While it is not yet possible to know the ripple effects of this collapse, we are already seeing cryptocurrencies who had large balances at SVB have great difficulties. One has to ask, "What legitimate business has it's entire livelihood tied up in bank deposits above the FDIC insurance limit of $250,000? It is surely not wise risk management or diversification.
Anyone who has been following this blog will know that we have referred to cryptos as far more speculation that investment. So, perhaps it is unfair to single them out. But what about the real economy and real companies? How are they impacted? In our view, the average large company is likely not impacted much at all. But if market movements are any indication, investors are worried that the high interest rate environment and a likely weakening economy are undermining the profitability of all regional banks, not just SVB.
For those who invest in alternative investments, they will be relieved to know that we have learned of only miniscule balances at SVB at the funds our clients have invested in. This bank failure is more likely to impact early-stage companies who recently raised capital. Again, we have no instances thus far where holdings of portfolio companies had large uninsured balances on deposit at SVB. On the other hand, the SVB collapse could turn out well for newer funds.

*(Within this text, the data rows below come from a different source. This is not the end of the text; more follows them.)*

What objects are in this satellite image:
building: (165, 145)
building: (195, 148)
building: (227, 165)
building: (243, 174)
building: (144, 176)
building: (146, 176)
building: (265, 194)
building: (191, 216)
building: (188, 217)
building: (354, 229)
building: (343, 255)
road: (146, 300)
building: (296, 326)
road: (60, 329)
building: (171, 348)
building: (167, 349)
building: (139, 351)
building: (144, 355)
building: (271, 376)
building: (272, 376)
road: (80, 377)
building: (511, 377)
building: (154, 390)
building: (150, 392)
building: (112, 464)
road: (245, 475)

From an investment perspective, those investors who have "dry powder" are even more in the catbird's seat in this environment. SVB's closure means that companies have lost an important partner and will, therefore, find it a bit harder to complete their capital raise. Investors with that capital, however, will be able to deploy it at even more attractive valuations. For funds who can gain investors' confidence and attract capital, they will be sowing the seeds for the best returns in a decade.
Nothing is more correlated with VC returns than the initial valuations where positions are acquired. With that in mind, it is hard not to be optimistic about prospects for the latest crop of venture capital funds.